[PROBLEM DESCRIPTION] Copy each line below exactly as it appears. Pictures are to be omitted.

[DATA FOR REVIEW]
· · · · ·

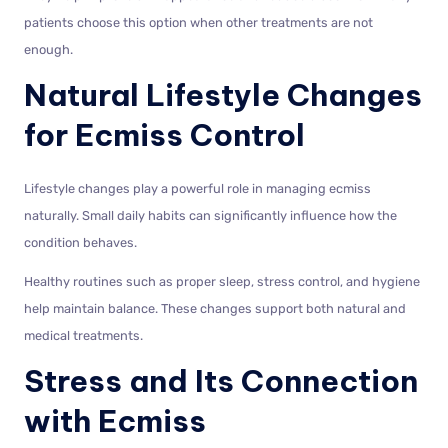
patients choose this option when other treatments are not
enough.
Natural Lifestyle Changes
for Ecmiss Control
Lifestyle changes play a powerful role in managing ecmiss
naturally. Small daily habits can significantly influence how the
condition behaves.
Healthy routines such as proper sleep, stress control, and hygiene
help maintain balance. These changes support both natural and
medical treatments.
Stress and Its Connection
with Ecmiss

· · · · ·

[ANSWER TO THIS EXERCISE]
patients choose this option when other treatments are not
enough.
Natural Lifestyle Changes
for Ecmiss Control
Lifestyle changes play a powerful role in managing ecmiss
naturally. Small daily habits can significantly influence how the
condition behaves.
Healthy routines such as proper sleep, stress control, and hygiene
help maintain balance. These changes support both natural and
medical treatments.
Stress and Its Connection
with Ecmiss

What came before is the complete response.